Review: Mark with the Sea – When the Blood Runs Dry
Beat Magazine
Ballarat’s Mark with the Sea excel at the type of Australiana that Paul Kelly, Crowded House and The Gin Club churn out in their sleep. Songs are filled with plenty of space for deliberation, with it all rooted in a specific time and place that could only be the best friggin’ country in the world. Opener Bows & Arrows is an immediate classic with a tight, moody grip and menacing guitars suggesting a threat just below the surface. Type Bows & Arrows into YouTube if you’re tickled by the idea of a grown man dancing senselessly in his jocks and I’ll wait here.

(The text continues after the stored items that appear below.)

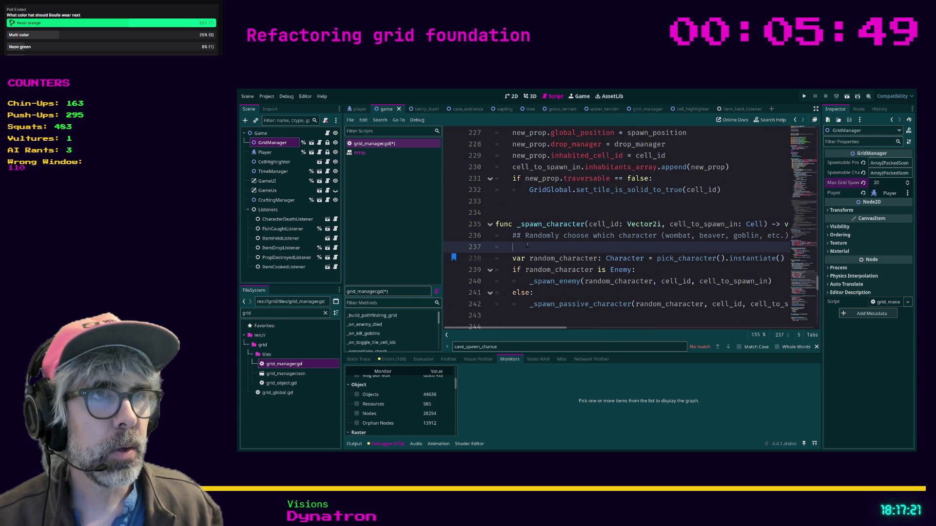
{"action": "scroll", "coordinate": [523, 246], "scroll_direction": "down", "scroll_amount": 4}
{"action": "scroll", "coordinate": [522, 246], "scroll_direction": "down", "scroll_amount": 4}
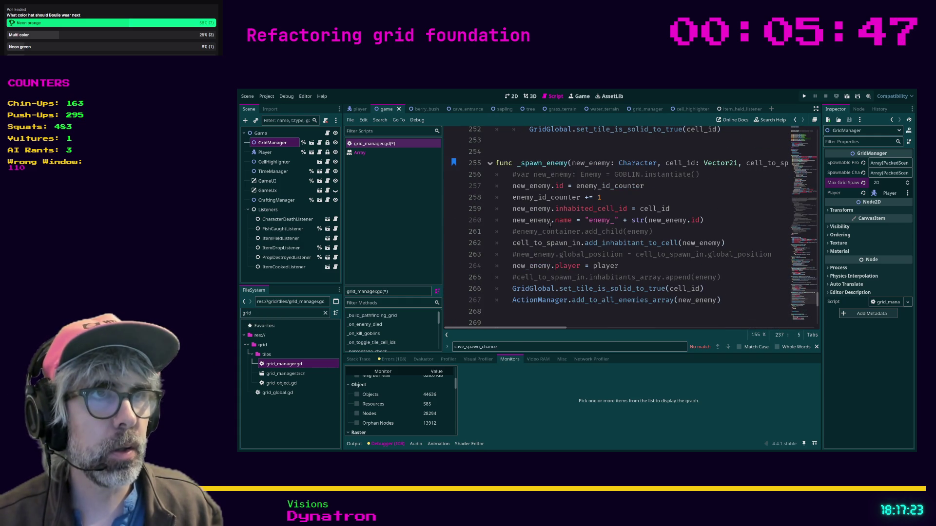
{"action": "left_click", "coordinate": [672, 179]}
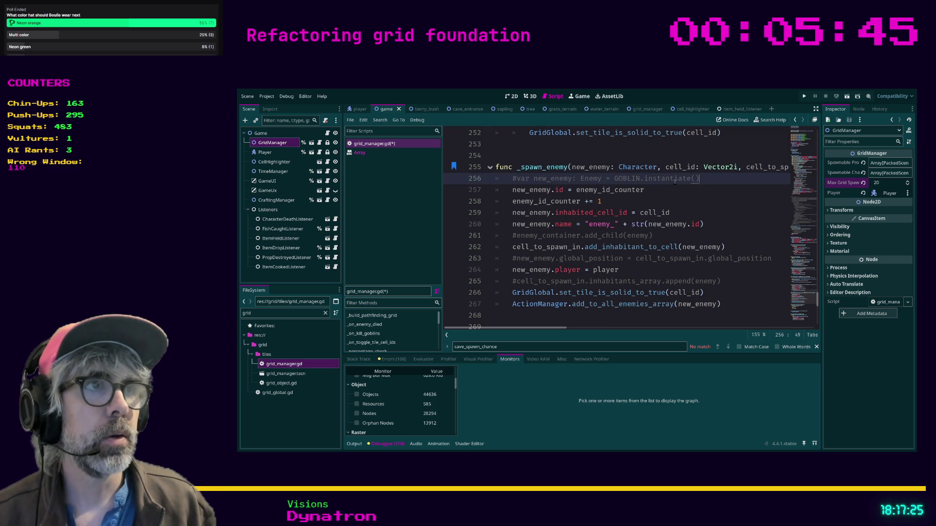
{"action": "key", "text": "ctrl+shift+k"}
{"action": "key", "text": "Down"}
{"action": "key", "text": "Down"}
{"action": "key", "text": "Down"}
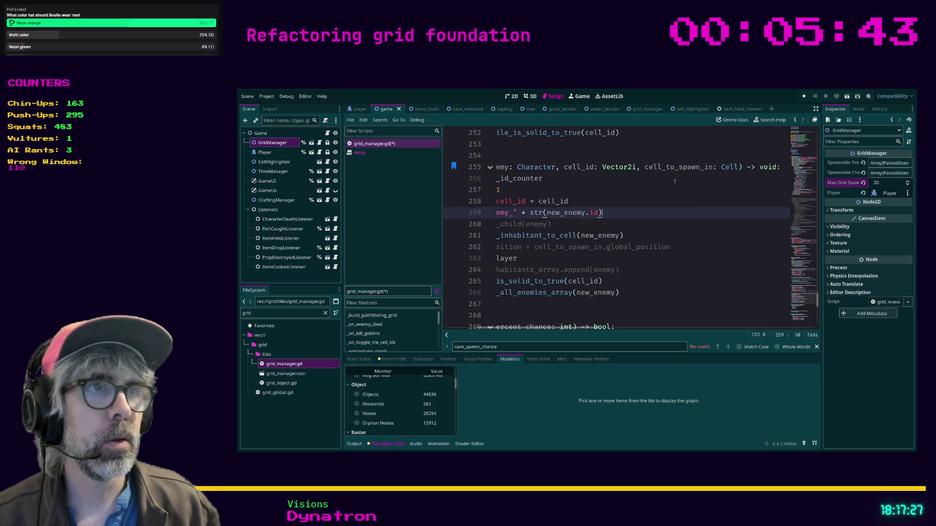
{"action": "key", "text": "Down"}
{"action": "scroll", "coordinate": [675, 182], "scroll_direction": "left", "scroll_amount": 3}
{"action": "key", "text": "Up"}
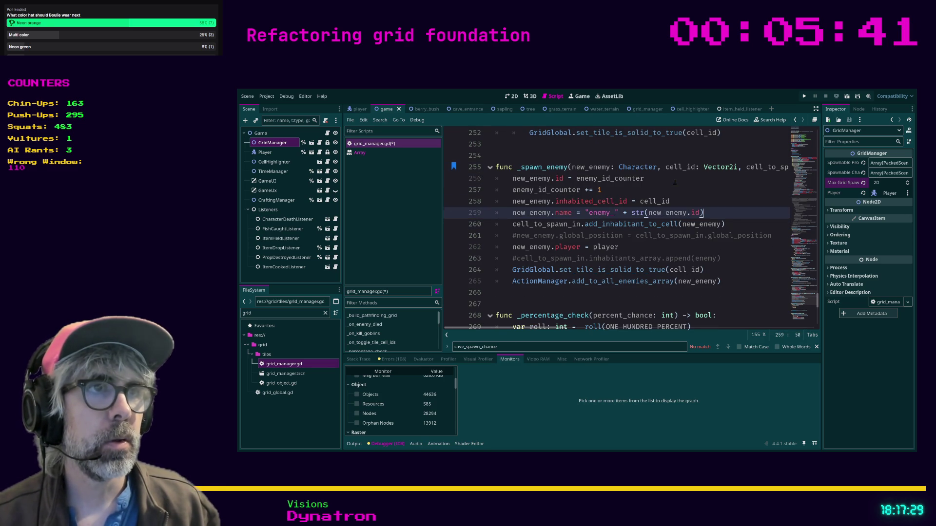
- Delete the commented global_position and inhabitants_array append lines, then save grid_manager.gd
{"action": "key", "text": "Down"}
{"action": "key", "text": "Down"}
{"action": "key", "text": "End"}
{"action": "key", "text": "shift+Home"}
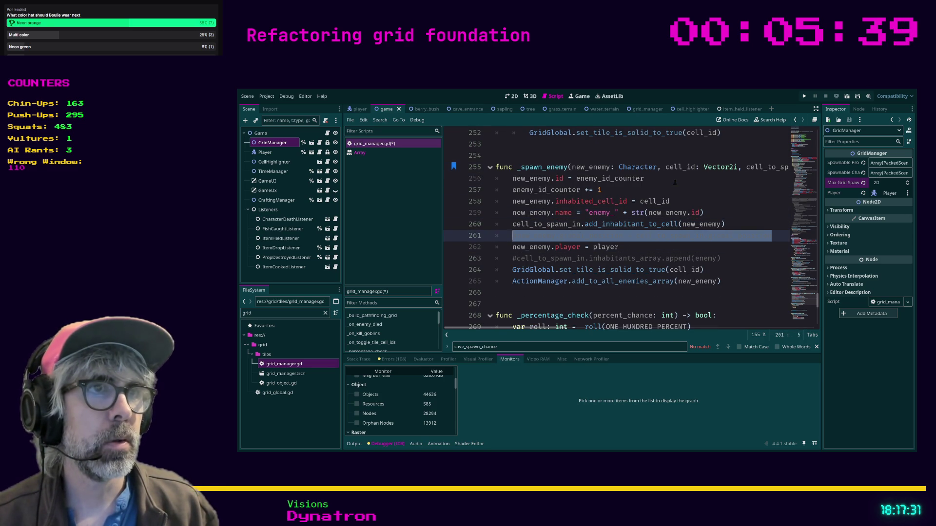
{"action": "key", "text": "BackSpace"}
{"action": "key", "text": "BackSpace"}
{"action": "key", "text": "Down"}
{"action": "key", "text": "Down"}
{"action": "key", "text": "Down"}
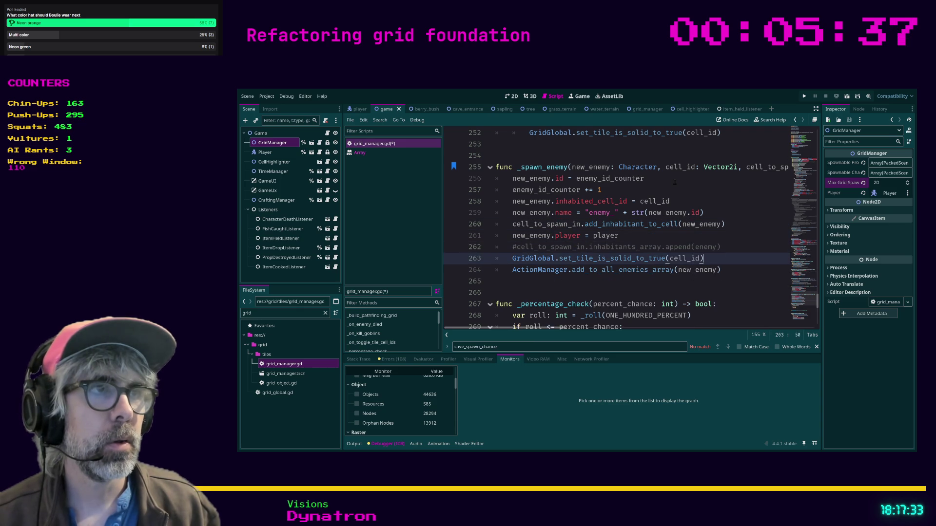
{"action": "key", "text": "Up"}
{"action": "key", "text": "shift+Home"}
{"action": "key", "text": "shift+Home"}
{"action": "key", "text": "BackSpace"}
{"action": "key", "text": "BackSpace"}
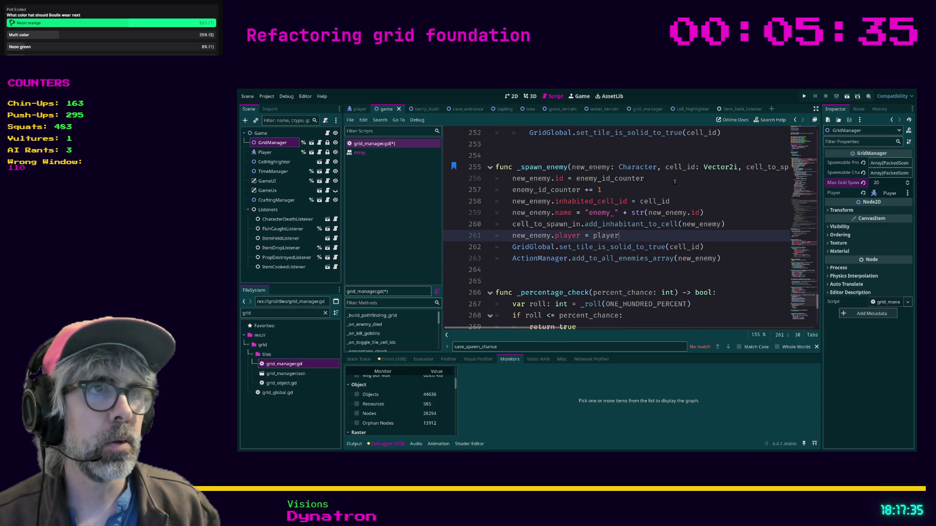
{"action": "key", "text": "ctrl+s"}
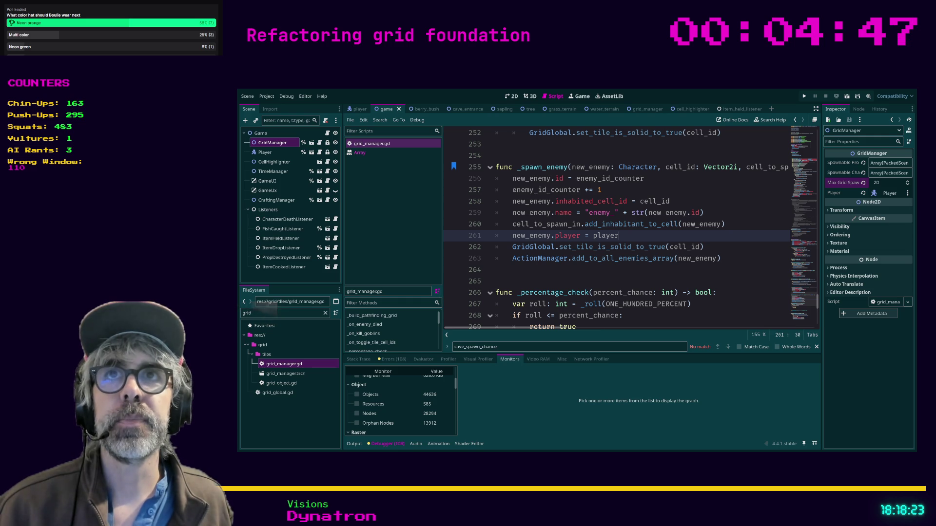
{"action": "left_click", "coordinate": [517, 281]}
{"action": "scroll", "coordinate": [522, 247], "scroll_direction": "down", "scroll_amount": 4}
{"action": "left_click", "coordinate": [521, 236]}
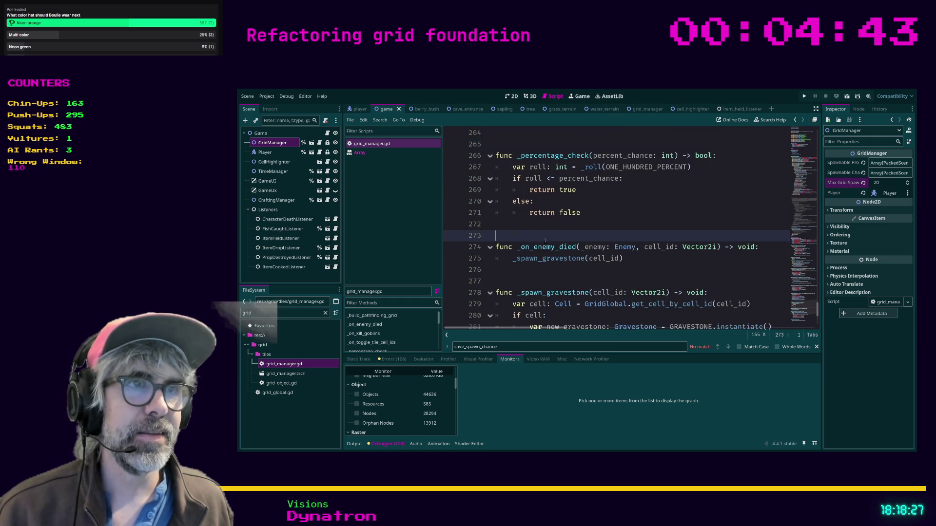
{"action": "scroll", "coordinate": [536, 238], "scroll_direction": "down", "scroll_amount": 3}
{"action": "scroll", "coordinate": [544, 241], "scroll_direction": "down", "scroll_amount": 1}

Adding members and filling the sound out more since 13 Years (2013) suits them well, as the group are at their best when they use the whole band and deviate towards the sinister, as the aforementioned Bows, Kind of Girl and Who Will Watch Over You will attest. At the other end of the spectrum, I’ll Be the Artist and Go to Sleep have a calming and sweet veneer. They could be lullabies, if your kids aren’t old enough to clock the existential dread contained within. LaLoveLosLost is another potential single; both an upbeat and unsettling excursion that concludes in Los Angeles, with the listener not certain if this is he idyllic place of palm trees and sunshine or the unseen and dark side of the American Dream described in Nick Toshes’ Dean Martin biography Dino. Great care has been put into this album, and like all your favourite stuff, it sounds way better on headphones.